> _What to work on_
a: List every named place that appears in the bike trail post.
b: Repeat the bike trail post word for word from "On August 31, 2012, I" up to and including "leaves from buds.".

> _Extracted text_
►

Saturday, September 1, 2012

On August 31, 2012, I saw a mouse scatter into ground cover along the Lake Muskegon bike trail. On the day of the mouse and a blue moon, think about enjoy the 19 remaining days of summer as a rare occurrence.

Day-old_mice

I saw a mouse taken by the talons of a red tail hawk earlier this
season. The hawk had awaited in a tree top for my car to drive by,
making road noise that the field mouse had been grown tired of
hearing. He sailed downward on his extended wings and nabbed the
mouse, catching the furry body on his second try. The red tail had to
fall left a few inches to make the second grab in the corn stubble. It
was like watching a good short stop bobble and then secure a line
drive. That action unfolded before my eyes in the spring, when the
season was fresh and trees were unfolding leaves from buds.

At least, that's the way it plays out in my mind as I review the
story. I have often, unintentionally, invented story elements. I had
invented a tree on the edge of Glenside, south of Sherman, that had
plenty of dead limbs which would rot into holes where wood ducks could
live. I see now that tree has no dead limbs at all. My mind played a
trick on me so I could write my image. I can admit this as an example
where I go back to see again, trying to improve my vision. I should
just put an HD Pro on a helmet. That will make me wear a helmet as I
bicycle.

I was riding on the Lake Muskegon bike trail and a pair of young boys
just stopped in front of me. I hit my brakes and, riding on a new
bike, toppled off my frame. I rolled on my back but I did not hit my
head. A woman in a helmet and a racing jersey and lycra pants stopped
to inquire after my condition. She might have been fifty, sixty or
even seventy and she had the figure of twenty-year old model. Sorry if
that's the way I remember her. I could have just said that she was
exceptionally fit. She had taken a tumble with a helmet on her head,
and she had hit her head. Diagnostic imaging at Mercy Hospital
revealed the slightest leak of blood on her brain. Apparently, it
didn't require surgery. She told me she doesn't ride with anyone who
doesn't ride wearing a helmet, and her cycling entourage includes two
young men just entering college. I've been warned.

◄

> _Provided information_
►

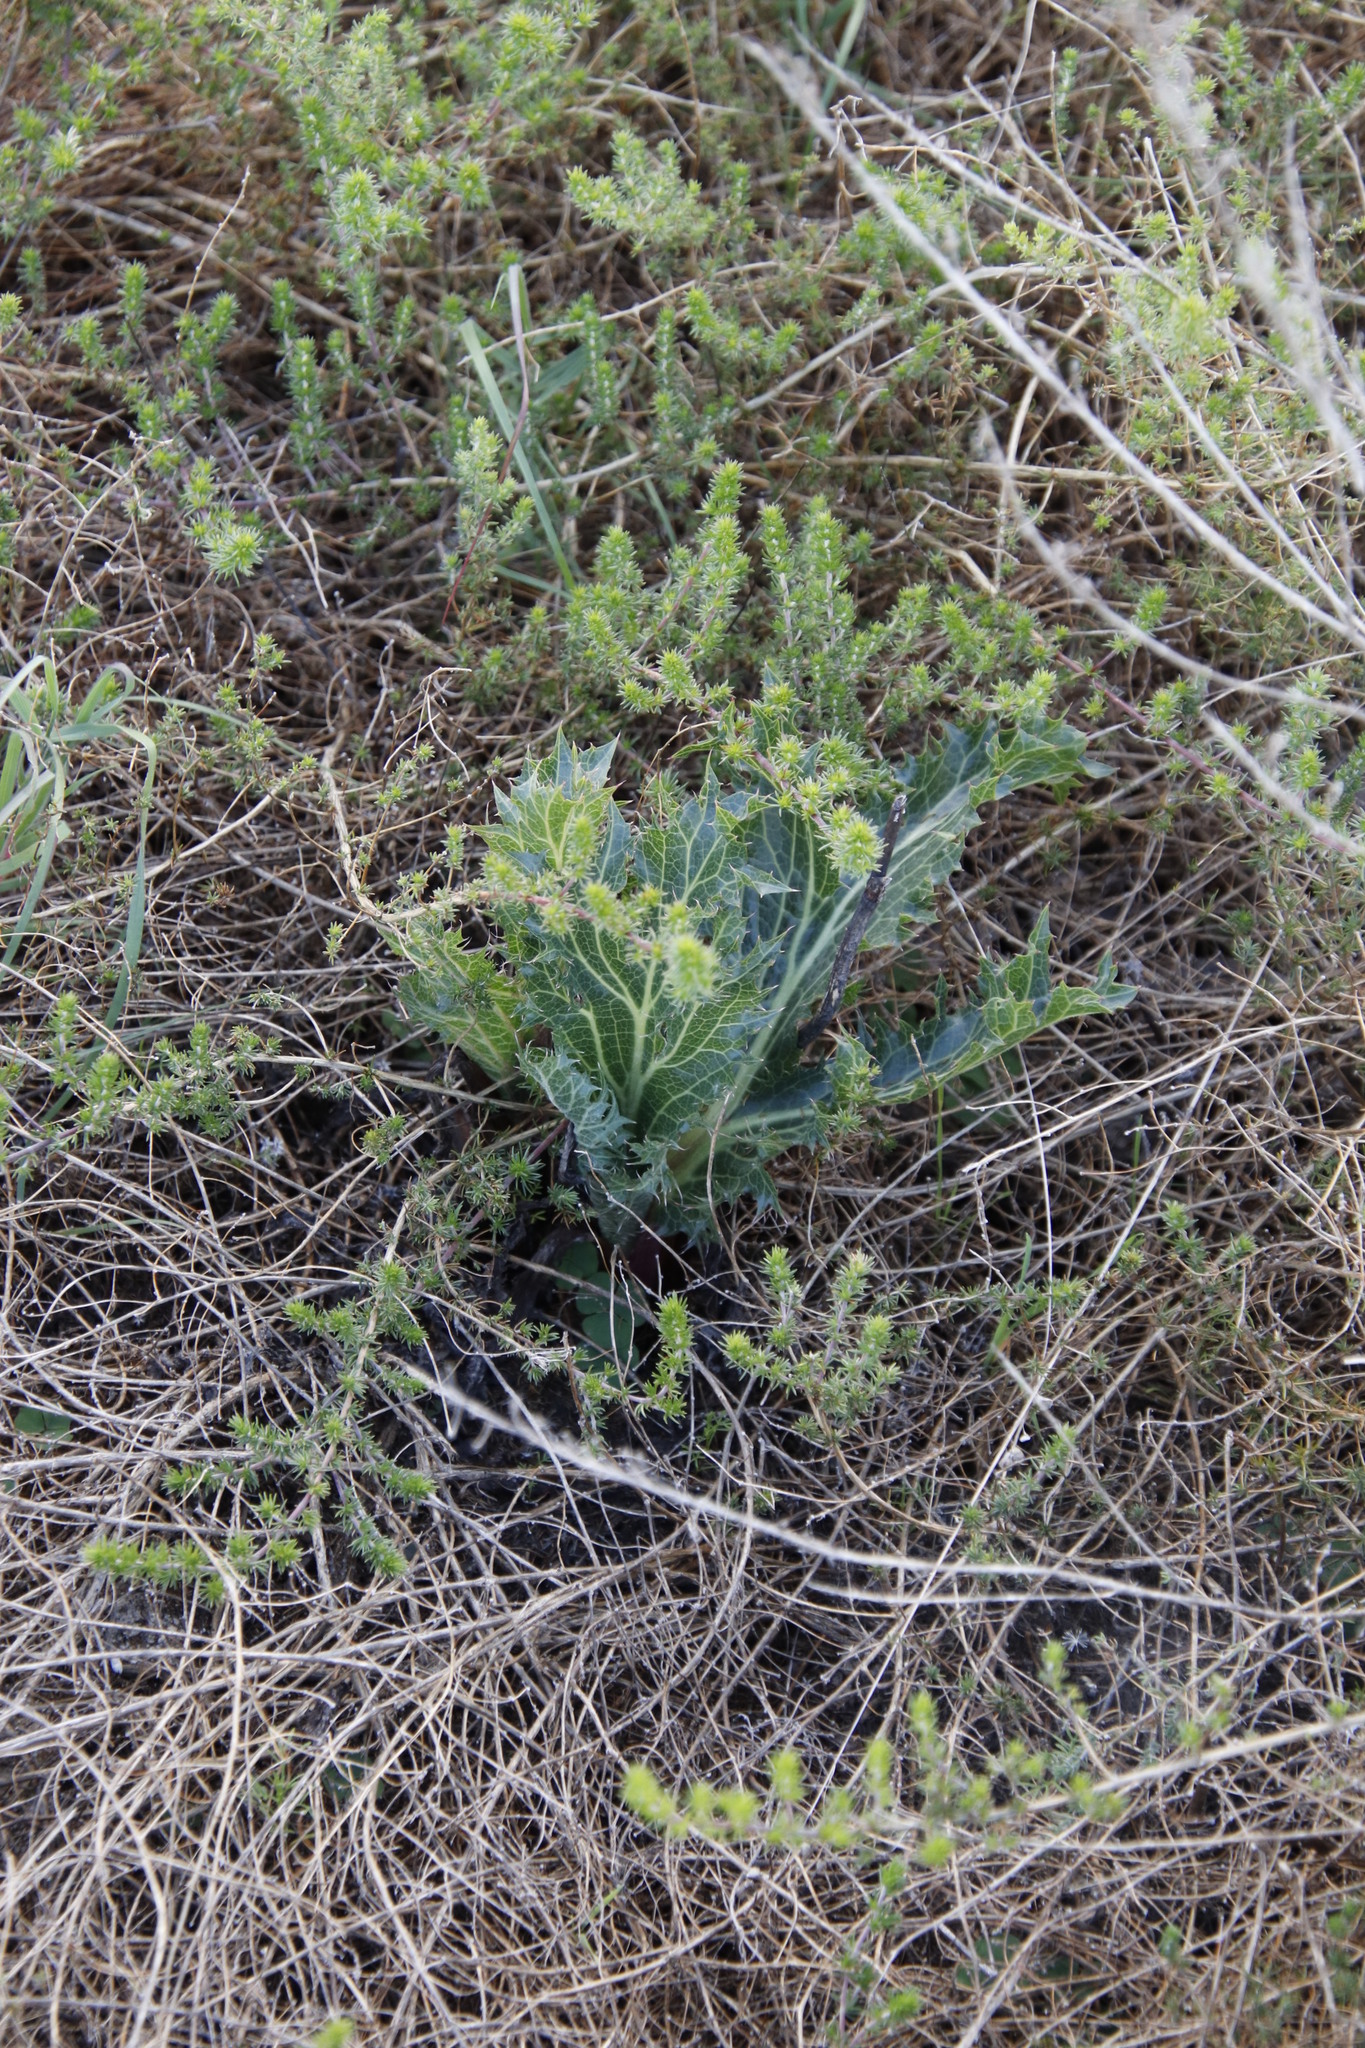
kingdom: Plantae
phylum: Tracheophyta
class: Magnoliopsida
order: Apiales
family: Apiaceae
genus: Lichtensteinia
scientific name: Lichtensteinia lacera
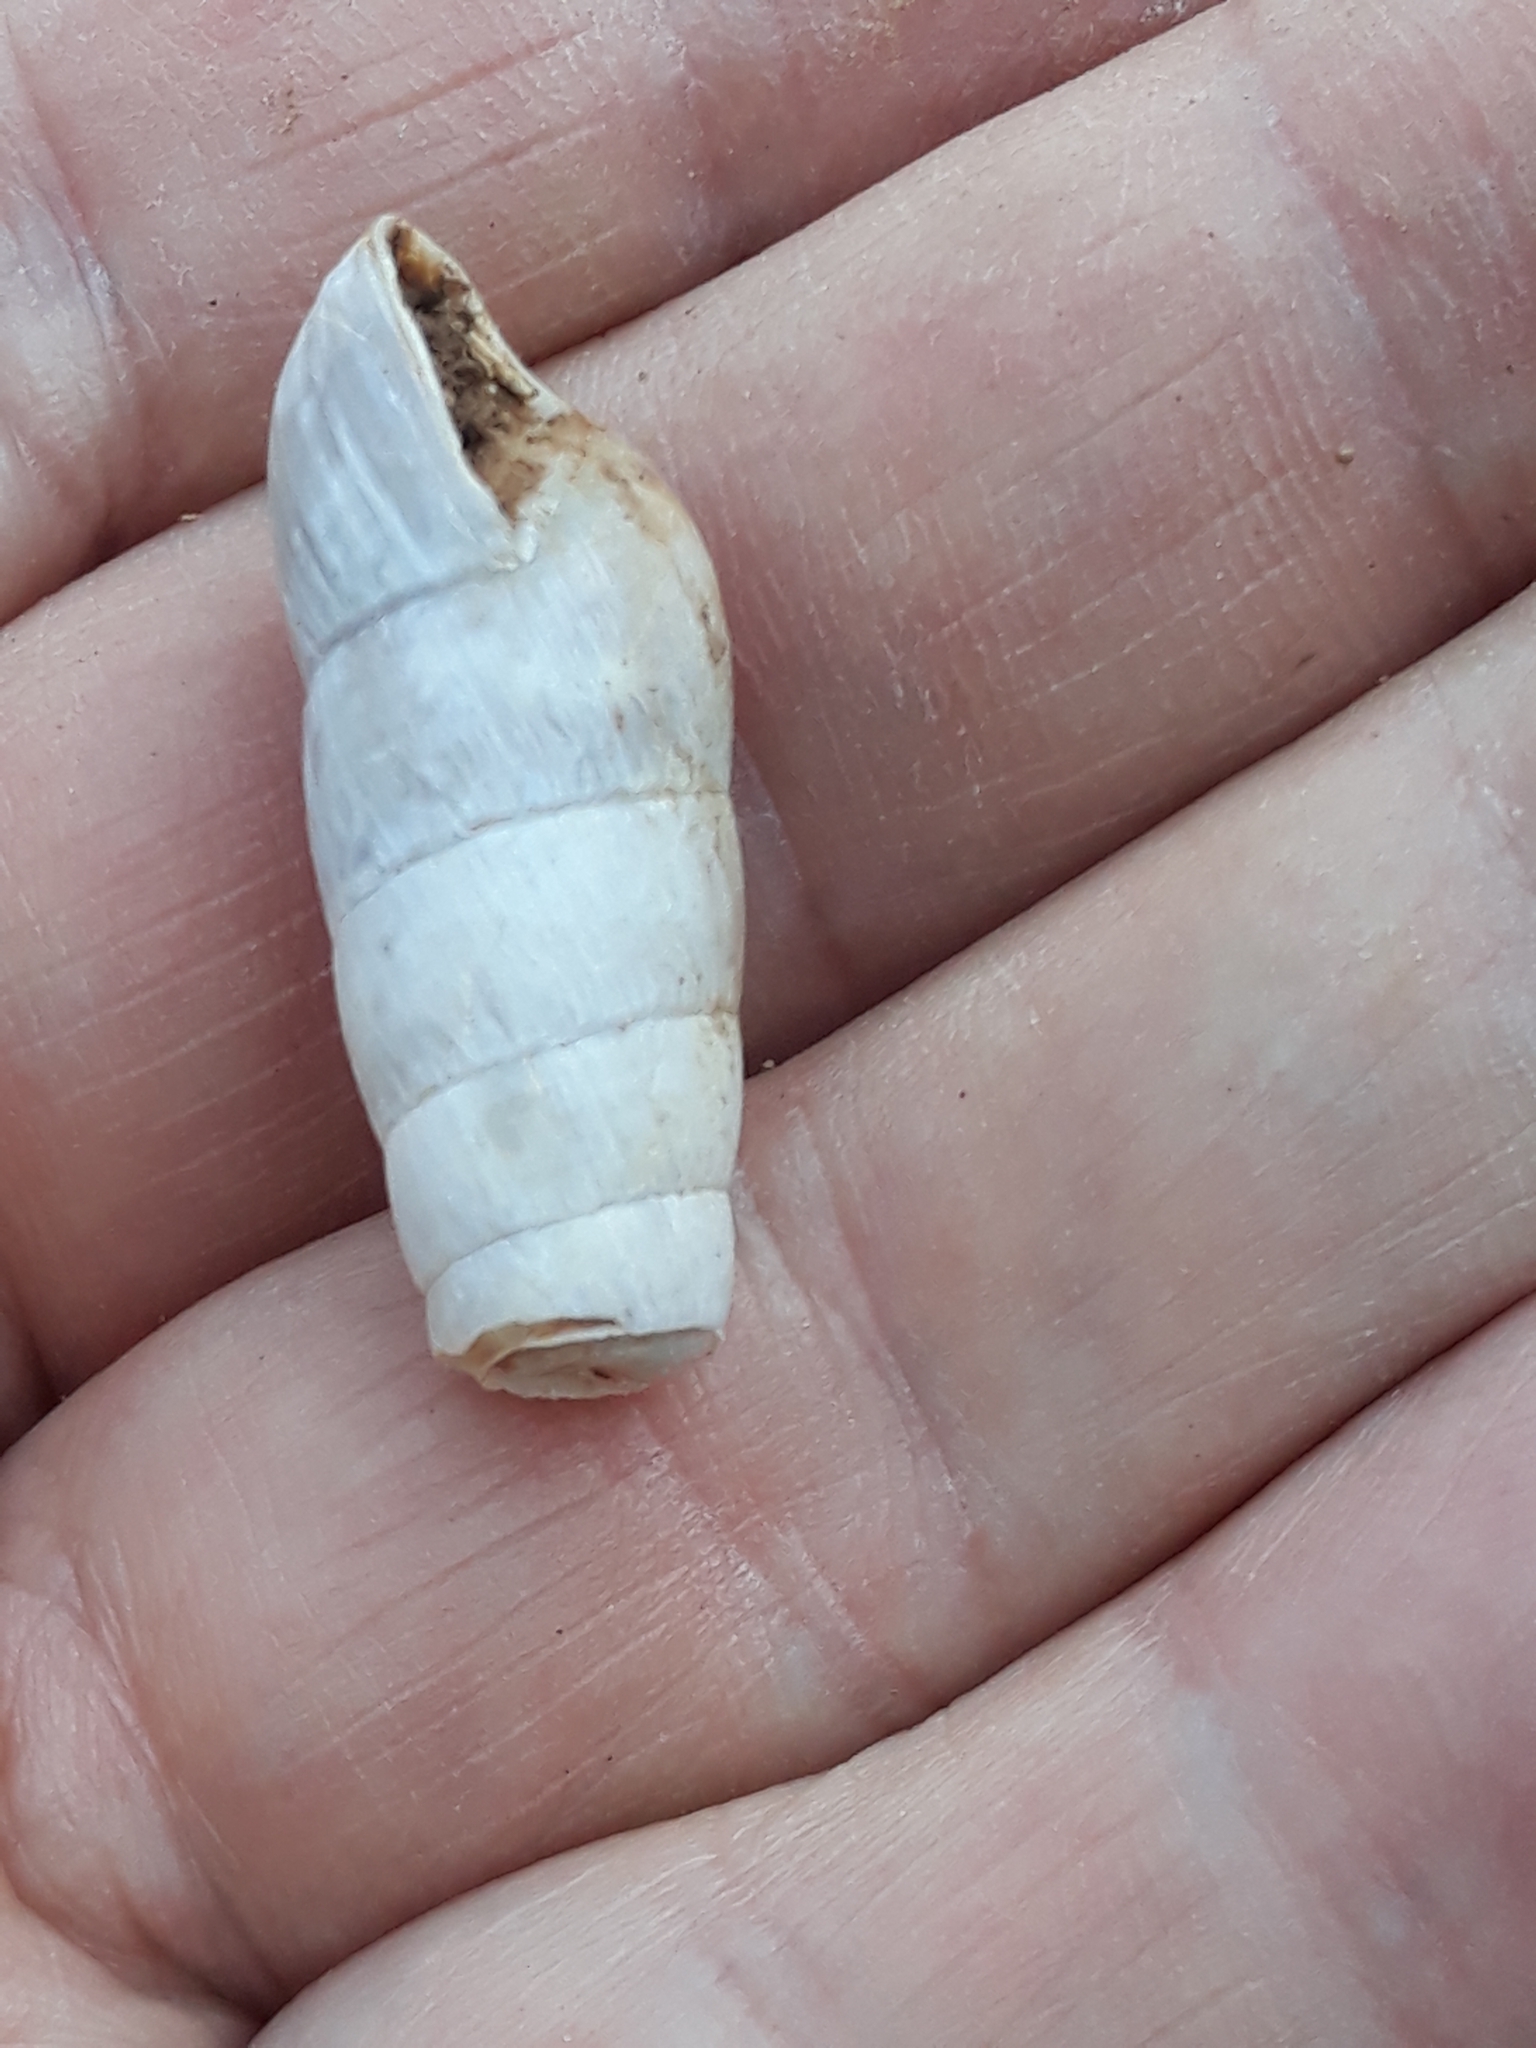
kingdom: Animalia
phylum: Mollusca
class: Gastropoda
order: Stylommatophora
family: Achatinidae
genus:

◄

> _Answer list_
a:
Lake Muskegon bike trail
Glenside
Sherman
Mercy Hospital

b:
On August 31, 2012, I saw a mouse scatter into ground cover along the Lake Muskegon bike trail. On the day of the mouse and a blue moon, think about enjoy the 19 remaining days of summer as a rare occurrence.

Day-old_mice

I saw a mouse taken by the talons of a red tail hawk earlier this
season. The hawk had awaited in a tree top for my car to drive by,
making road noise that the field mouse had been grown tired of
hearing. He sailed downward on his extended wings and nabbed the
mouse, catching the furry body on his second try. The red tail had to
fall left a few inches to make the second grab in the corn stubble. It
was like watching a good short stop bobble and then secure a line
drive. That action unfolded before my eyes in the spring, when the
season was fresh and trees were unfolding leaves from buds.